Don’t be stuck with an uncashable cheque
“Parties that have been paid with a cheque will have to deposit the cheque before January 1, 2021 for the payment to be processed.
Clients that have a Nedbank-issued cheque after January 1, 2021 will not be able to deposit the cheque and will have to contact the person or entity that issued the cheque and request an alternative payment, as the cheque will no longer be accepted at any bank,” says Jurriaanse.
Anton de Wet, chief client officer at Nedbank Retail and Business Banking, says the decision to stop offering cheques was not taken lightly, but it has become clear that cheques have become obsolete and can no longer be supported.
“Nedbank embarked on the journey to stop offering cheques in 2019 when engagements began with clients to help them migrate to suitable alternatives,” says De Wet.
Standard Bank noted that the use of cheques has declined sharply over the last few years, saying that the reductions in limits introduced by the Reserve Bank have played a major role in their reduced use.
Cheque limits had shrunk anyway
“Historically, clients would have been able to pay up to R5 million using a cheque. This limit has reduced over time driven by overall usage. The last limit reduction came into effect on May 1, which now only allows for payments of up to R50 000,” says Kuben Chetty, head of Client Solutions, Business and Commercial Banking at Standard Bank.
“During the Covid-19 lockdown period, the volumes of cheques reduced by around 80%,” says Chetty.
In October Standard Bank discontinued the issuing of new cheque books and “reinforced customer communications and information on alternative offerings”.
Who still uses cheques?
That electronic payments are cheaper, more secure, and that the money is available almost instantly, raises the question of who still uses cheques.
“Across the industry and aligned with the Standard Bank client base, mostly public sector clients [schools, local municipalities and universities], motor vehicle dealerships, churches, NGOs, small retailers, scrapyards and some individuals still make use of cheques,” says Chetty.
He says the reasons for cheque-issuing or acceptances range from the entities’ business practices requiring multiple authorisation or signatories, to the cost of the service being known only at that point, to the sense that one has received payment for goods immediately.
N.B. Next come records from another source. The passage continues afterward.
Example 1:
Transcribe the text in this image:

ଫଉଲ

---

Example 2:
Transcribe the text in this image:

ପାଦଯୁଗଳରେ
However, cheques take up to seven days to be cleared due to a long settling procedure.
Chetty says the reduction in the volumes of cheques being used contributes to higher per-unit processing costs associated with the maintenance of the cheque-processing infrastructure.
“Cheques are certainly a more expensive payment instrument given their physical nature, considering the unique printing of cheque books, the processing of cheques and the overall transportation of cheques through a long chain.”
He says Covid-19 forced a lot of people to look for and accept modern payment alternatives, ultimately contributing to the end of cheques.